Deer in the Garden

Deer are selective feeding stuffs. The season, plant palatability, supply of substitute crops, weather conditions, and nutritional needs rely on whether a specific plant is consumed. The hungrier they become, the less cautious they are. Have a look at this website for more info on this.

Controls range from sturdy plants to 12 foot fences. Local conditions will determine what works and what doesn’t work.

Deer Deer feeding also sees drought. While we might sympathize with them, consuming our seedlings won’t solve the problem. In normal size residential gardens, there’s simply not enough available to make enough difference.

They will eat anything when they get desperate. This includes not only dislike plants but also poisonous plants.

Of course feeding will make them more selective. But they do have a roaming nature. (Being in one place makes it easier for a predator to stalk and ambush them.) Feeding them close to home can make the problem worse because they’re going to wander back near the food much more frequently. They’re not going to confine their browsing to the food they’re putting out for them as they come and go.

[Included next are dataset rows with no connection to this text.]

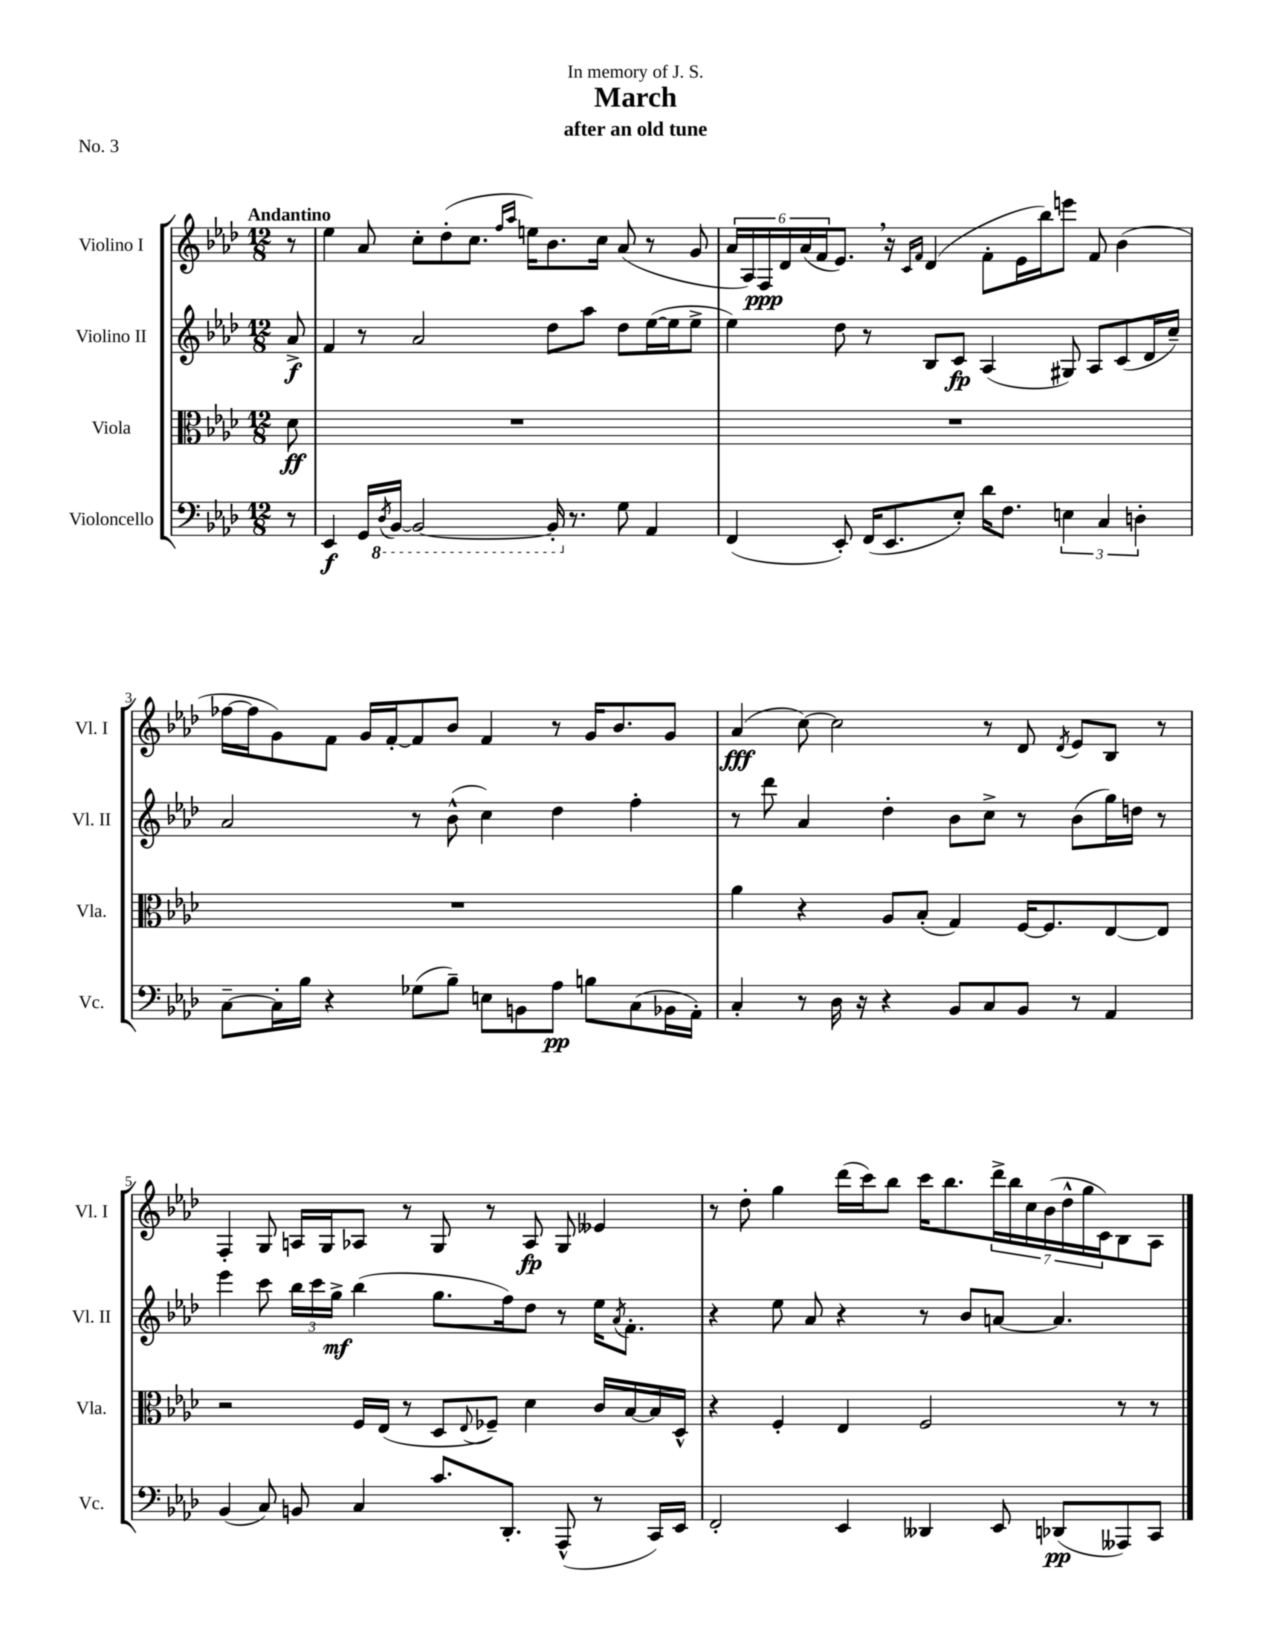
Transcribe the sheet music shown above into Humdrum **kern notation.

**kern	**kern	**kern	**kern
*staff4	*staff3	*staff2	*staff1
*clefF4	*clefC3	*clefG2	*clefG2
*k[b-e-a-d-]	*k[b-e-a-d-]	*k[b-e-a-d-]	*k[b-e-a-d-]
*M12/8	*M12/8	*M12/8	*M12/8
8r	8d-	8a-^	8r
=	=	=	=
4EE-	1.r	4f	4ee-
16GG	.	8r	8a-
8qDD-	.	.	.
[16BBB-	.	.	.
2BBB-_	.	2a-	8cc'
.	.	.	(8dd-'
.	.	.	8.cc
.	.	.	16qqff
.	.	.	16qqaa-
.	.	.	16ee)
16BBB-']	.	8dd-	8.b-
8.r	.	.	.
.	.	8aa-	.
.	.	.	16cc
8G	.	8dd-	(8a-
4AA-	.	([16ee-	8r
.	.	16ee-]	.
.	.	8ee-^	8g
=	=	=	=
(4FF	1.r	4ee-)	24a-
.	.	.	24A-)
.	.	.	24F
.	.	.	24d-
.	.	.	(24a-
.	.	.	24f
8EE-')	.	8dd-	8.e-)
(16FF	.	8r	.
8.EE-	.	.	16r
.	.	.	16qqc
.	.	.	16qqf
.	.	8B-	(4d-
8E-')	.	8c	.
16d-	.	(4A-	8f'
8.F	.	.	.
.	.	.	16e-
.	.	.	16bb-)
6E	.	8G#)	8eee
.	.	8A-	8f
6C	.	.	.
.	.	(8c	(4b-
6D'	.	.	.
.	.	16d-	.
.	.	16cc~)	.
=	=	=	=
[8C~	1.r	2a-	[16ff-
.	.	.	16ff-]
16C']	.	.	8g)
16B-	.	.	.
4r	.	.	8f
.	.	.	16g
.	.	.	[16f'
(8G-	.	8r	8f]
8B-~)	.	(8b-^^	8b-
8E	.	4cc)	4f
8BB	.	.	.
8A-	.	4dd-	8r
8B	.	.	16g
.	.	.	8.b-
(8C	.	4ff'	.
16BB-	.	.	8g
16AA-')	.	.	.
=	=	=	=
4C'	4a-	8r	(4a-
.	.	8ddd-	.
8r	4r	4a-	[8cc)
16D-	.	.	2cc]
16r	.	.	.
4r	8A-	4dd-'	.
.	(8B-'	.	.
8BB-	4G)	8b-	.
8C	.	8cc^	8r
8BB-	[16F	8r	8d-
.	8.F]	.	.
.	.	.	8qd-
8r	.	(8b-	8e-
4AA-	[8E-	16gg)	8B-
.	.	16dd	.
.	8E-]	8r	8r
=	=	=	=
(4BB-	2r	4eee-	4F'
8C)	.	8ccc	8G
8BB	.	24bb-	16A
.	.	24ccc	.
.	.	.	16G
.	.	24gg^	.
4C	16F	(4bb-	8A-
.	(16E-	.	.
.	8r	.	8r
8.c	8D-	8.gg	8G
.	8qqE-	.	.
.	8F-~)	.	8r
8.DD-'	.	16ff)	.
.	4d-	8dd-	8A-
(8AAA-^^	.	8r	8G
8r	16c	16ee-	4e--
.	.	8qa-	.
.	[16B-	8.f'	.
16CC)	16B-]	.	.
16EE-	16D-^^	.	.
=	=	=	=
2FF'	4r	4r	8r
.	.	.	8dd-'
.	4F'	8ee-	4gg
.	.	8a-	.
4EE-	4E-	4r	(16ddd-
.	.	.	16ccc)
.	.	.	8bb-
4DD--	2F	8r	16ccc
.	.	.	8.bb-
.	.	8b-	.
8EE-	.	[8a	28ddd-^
.	.	.	28bb-
.	.	.	28cc
.	.	.	(28b-
(8DD-	.	4.a]	.
.	.	.	28dd-^^
.	.	.	28gg
.	.	.	28c)
8AAA--)	8r	.	8B-
8CC	8r	.	8A-
==	==	==	==
*-	*-	*-	*-
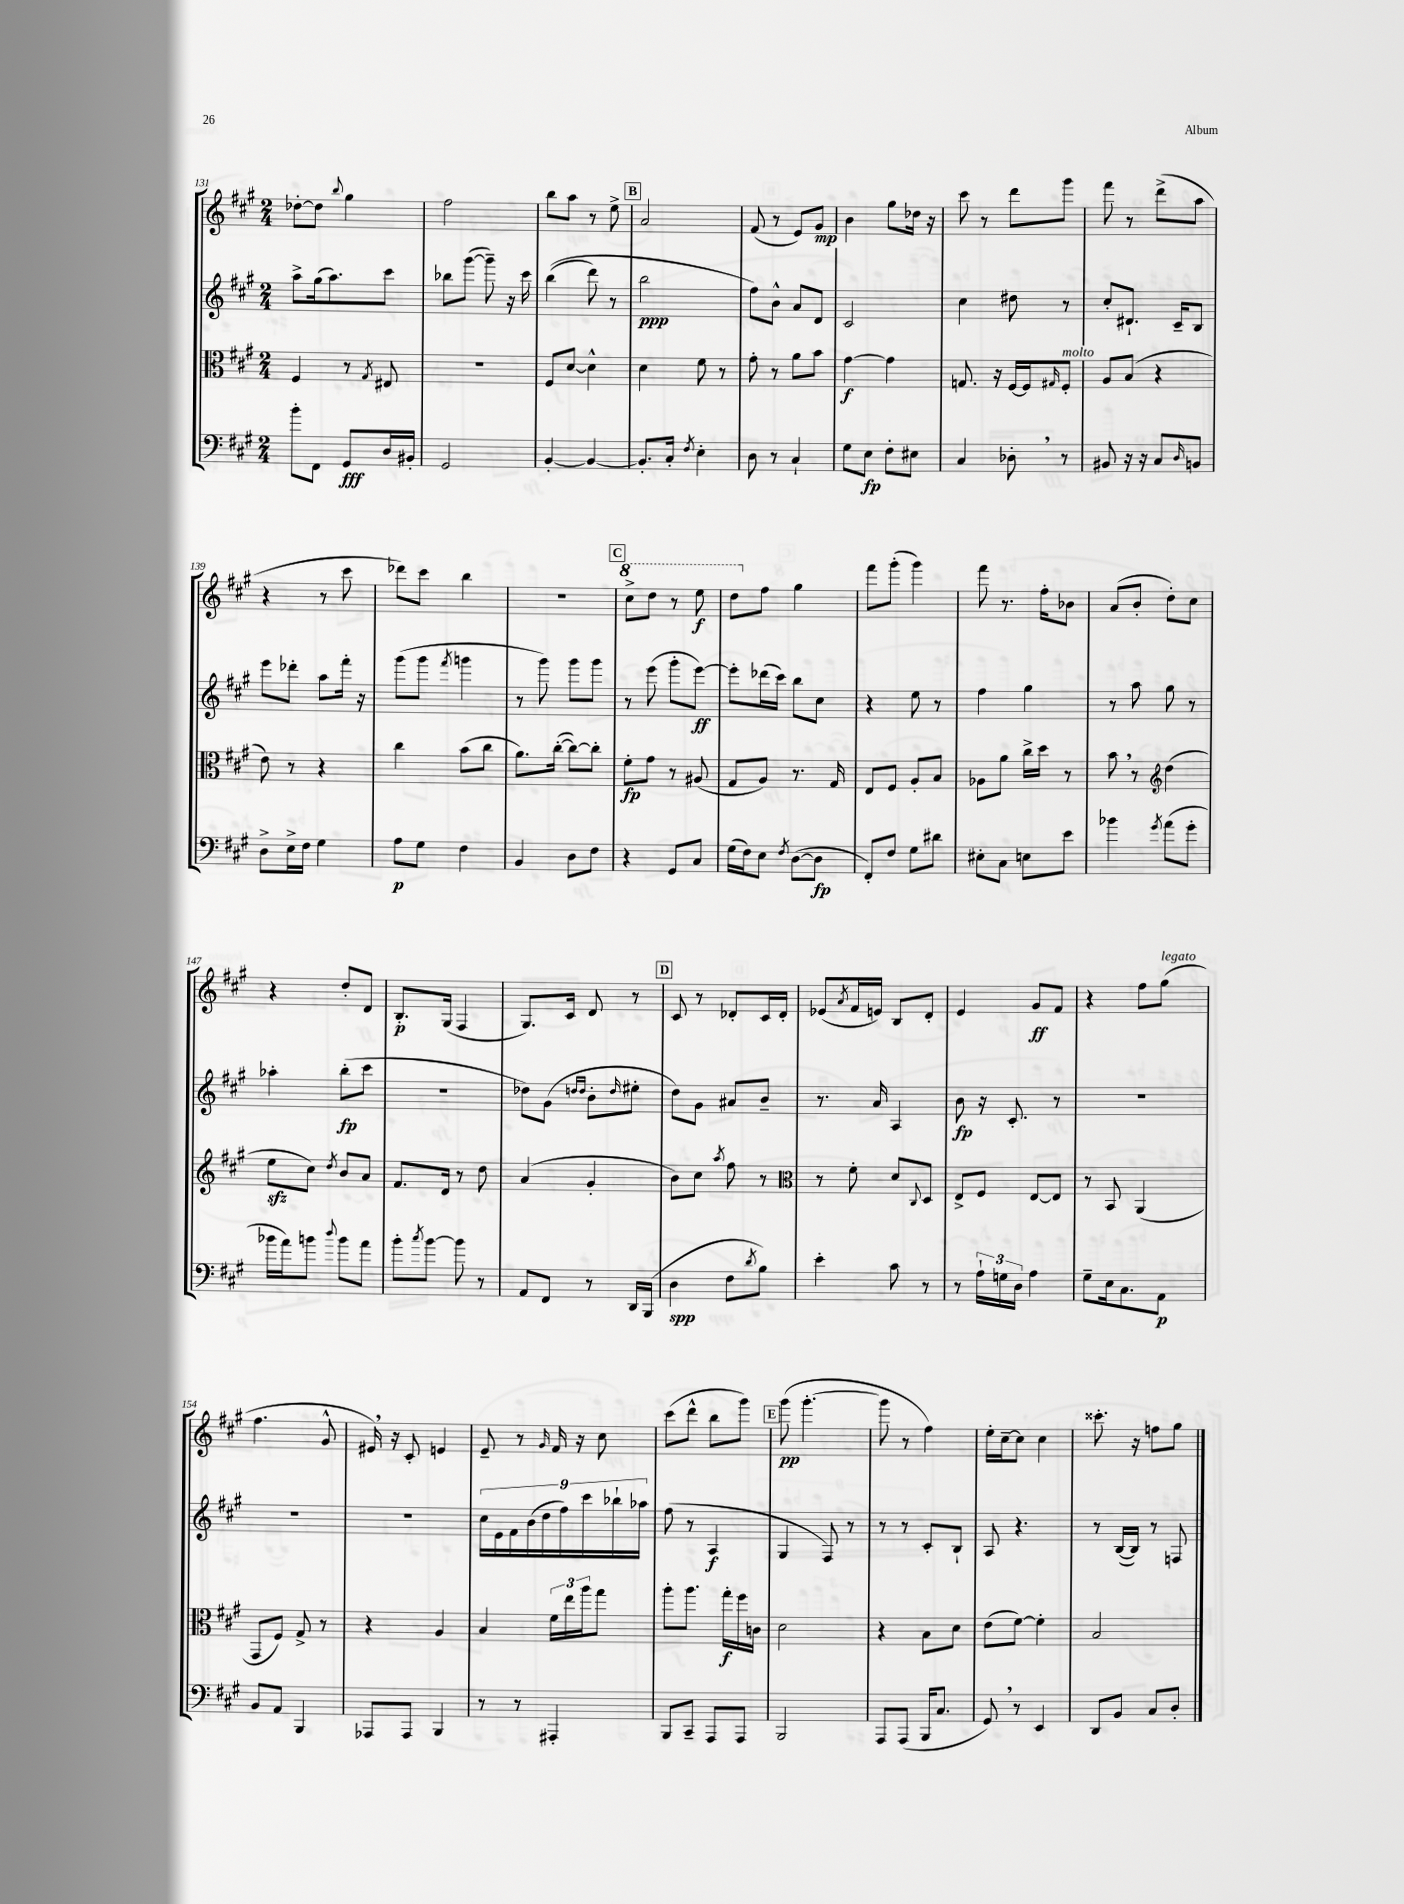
<<
\new StaffGroup <<
\new Staff = "s0" {
    \clef treble \key a \major \numericTimeSignature \time 2/4
    des''8~-. des''8 \appoggiatura { b''8 } gis''4 |
    fis''2 |
    b''8 a''8 r8 e''8-> |
    \mark \markup { \box "B" } a'2 |
    fis'8( r8 e'8) gis'8\mp |
    b'4 gis''8 des''16 r16 |
    cis'''8 r8 d'''8 gis'''8 |
    fis'''8 r8 d'''8->( a''8 |
    r4 r8 cis'''8 |
    des'''8) cis'''8 b''4 |
    R2 |
    \mark \markup { \box "C" } \ottava #1 cis'''8-> d'''8 r8 e'''8\f |
    d'''8 \ottava #0 fis''8 gis''4 |
    fis'''8 gis'''8-.( gis'''4) |
    fis'''8 r8. fis''16-. bes'8 |
    a'8( b'8-. d''8-.) cis''8 |
    r4 d''8-. d'8 |
    b8.-.\p gis16( fis4 |
    gis8.) cis'16 d'8 r8 |
    \mark \markup { \box "D" } cis'8 r8 des'8-. cis'16 des'16-. |
    ees'8( \acciaccatura { a'8 } fis'16 e'16) b8 d'8-. |
    e'4 gis'8\ff fis'8 |
    r4 fis''8 gis''8^\markup { \italic "legato" }( |
    fis''4. gis'8-^ |
    eis'16) \breathe r16 cis'8-. e'4 |
    e'8-- r8 \grace { gis'16 } fis'16 r16 cis''8 |
    cis'''8( d'''8-^ b''8 gis'''8) |
    \mark \markup { \box "E" } gis'''8\pp( gis'''4.~-. |
    gis'''8 r8 fis''4) |
    e''16-. cis''16~-- cis''8 cis''4 |
    cisis'''8.-. r16 f''8 gis''8 \bar "|." |
}
\new Staff = "s1" {
    \clef treble \key a \major \numericTimeSignature \time 2/4
    a''8-> gis''16( a''8.) cis'''8 |
    bes''8 gis'''8~( gis'''8--) r16 cis'''16 |
    b''4(\( d'''8) r8 |
    \mark \markup { \box "B" } b''2\ppp |
    fis''8\) b'8-^ a'8 d'8 |
    cis'2 |
    cis''4 dis''8 r8 |
    cis''8-. dis'8.-! cis'16-- b8 |
    e'''8 des'''8-. a''8 fis'''16-. r16 |
    gis'''8( gis'''8 \acciaccatura { fis'''8 } g'''4 |
    r8 gis'''8) gis'''8 gis'''8 |
    \mark \markup { \box "C" } r8 e'''8( gis'''8-. e'''8~\ff) |
    e'''8-. des'''16( cis'''16) b''8 cis''8 |
    r4 e''8 r8 |
    fis''4 gis''4 |
    r8 a''8 gis''8 r8 |
    aes''4-. b''8-.\fp( cis'''8 |
    r2 |
    des''8) gis'8( \grace { d''16 d''16 } b'8-. \grace { d''16 } eis''8-. |
    \mark \markup { \box "D" } d''8) gis'8 ais'8 b'8-- |
    r8. a'16 a4 |
    b'8\fp r16 cis'8.-. r8 |
    R2 |
    R2 |
    R2 |
    \tuplet 9/8 { cis''16 e'16 fis'16 b'16( d''16 fis''16) cis'''16 bes''16-! aes''16 } |
    fis''8( r8 a4\f |
    \mark \markup { \box "E" } gis4 fis8) r8 |
    r8 r8 cis'8-. b8-! |
    a8 r4. |
    r8 b16~( b16) r8 f8 \bar "|." |
}
\new Staff = "s2" {
    \clef alto \key a \major \numericTimeSignature \time 2/4
    fis4 r8 \acciaccatura { gis8 } eis8 |
    R2 |
    fis8 d'8~ d'4-^ |
    \mark \markup { \box "B" } d'4 fis'8 r8 |
    gis'8-. r8 a'8 b'8 |
    gis'4~\f gis'4 |
    g8. r16 fis16~ fis16 \grace { gis16 } fis8-.^\markup { \italic "molto" } |
    a8 b8( r4 |
    e'8) r8 r4 |
    cis''4 b'8( cis''8 |
    a'8.) cis''16~-.( cis''8~) cis''8-. |
    \mark \markup { \box "C" } fis'8-.\fp gis'8 r8 ais8( |
    gis8 a8) r8. gis16 |
    e8 fis8 a8-. b8 |
    aes8 a'8 cis''16-> d''16 r8 |
    b'8 \breathe r8 \clef treble d''4( |
    e''8\sfz cis''8) \acciaccatura { d''8 } b'8 a'8 |
    fis'8. d'16 r8 d''8 |
    a'4( gis'4-. |
    \mark \markup { \box "D" } b'8) cis''8 \acciaccatura { a''8 } fis''8 r8 |
    \clef alto r8 fis'8-. d'8 \appoggiatura { cis8 } d8 |
    e8-> fis8 e8~ e8 |
    r8 b,8 a,4( |
    gis,8 fis8) gis8-> r8 |
    r4 a4 |
    b4 \tuplet 3/2 { fis'16 e''16 a''16 } gis''8 |
    a''8-. a''8. gis''16-.\f fis''16 c'16 |
    \mark \markup { \box "E" } d'2 |
    r4 b8 d'8 |
    e'8( fis'8~) fis'4-. |
    b2 \bar "|." |
}
\new Staff = "s3" {
    \clef bass \key a \major \numericTimeSignature \time 2/4
    b'8-. fis,8 gis,8\fff d16 bis,16-. |
    gis,2 |
    b,4~-. b,4~ |
    \mark \markup { \box "B" } b,8.-. cis16-. \acciaccatura { fis8 } e4-. |
    d8 r8 cis4-! |
    gis8 e8\fp fis8-. eis8 |
    cis4 des8-. \breathe r8 |
    bis,8 r16 r16 cis8 \grace { d16 } b,8 |
    d8-> e16-> fis16 gis4 |
    a8\p gis8 fis4 |
    b,4 d8 fis8 |
    \mark \markup { \box "C" } r4 gis,8 cis8 |
    gis16( fis16) e8 \acciaccatura { fis8 } d8~( d8\fp |
    fis,8-.) fis8 gis8 dis'8 |
    eis8-. cis8 e8 e'8 |
    bes'4 \acciaccatura { gis'8 } a'8( gis'8-. |
    bes'16 a'16) b'8 \appoggiatura { d''8 } b'8 a'8 |
    b'8-. \acciaccatura { cis''8 } b'8~ b'8 r8 |
    a,8 fis,8 r8 d,16 b,,16( |
    \mark \markup { \box "D" } d4\spp fis8 \acciaccatura { d'8 } b8) |
    e'4-. cis'8 r8 |
    r8 \tuplet 3/2 { a16-! g16 d16 } a4 |
    gis8-- e16 cis8. a,8\p |
    b,8 a,8 b,,4 |
    aes,,8 aes,,8 b,,4 |
    r8 r8 ais,,4-. |
    b,,8 cis,8-- a,,8 a,,8 |
    \mark \markup { \box "E" } b,,2 |
    a,,8 a,,8( b,,16 cis8. |
    gis,8) \breathe r8 e,4 |
    d,8 b,8 cis8 d8-. \bar "|." |
}
>>
>>
\layout { \context { \Score currentBarNumber = #131 } }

Its acute sense of smell is another problem with feeding deer. They will detect and accustom themselves to the scents associated with the food source. This will make them less fearful of people and they will get much closer to homes than they would otherwise have. Feeding can cause them to associate inhabited places with food, but they may have figured this out already.

Deer learns quickly A farmer told me he had succeeded in putting out quantities of food from his house about 1/2 mile away. Since deer have about two square miles of home range and ranges overlap, you wouldn’t want to feed too far or too close. Maybe 1/4 mile is as close as you should be trying this out.

By the way, hay alone isn’t adequate winter deer food. We stop producing an enzyme that is required to digest cellulose in the fall, ensuring the hay’s nutritional value will not be realized. They are going to eat meat, then die painfully. If you want to try to feed them with hay, you can buy the enzyme (mixed with molasses) for adding to the hay at the feed stores. Feeding with anything else could become very expensive and attract other wildlife, as well as being consumed in even greater quantities.

In fact it’s a bad idea to feed wild animals. Their interests are more nuanced than one might imagine and more damage than good may easily be done. It’s also illegal in many places, for this reason.

Many people who abhor hunting don’t realize that the practical alternatives are usually much worse. When life were in man-free state, wolves and other animals would capture deer depleted by hunger. Maybe wolves would be more appropriate to human standards than dogs that sometimes attack them in rural areas, but in either case the pain would be the same.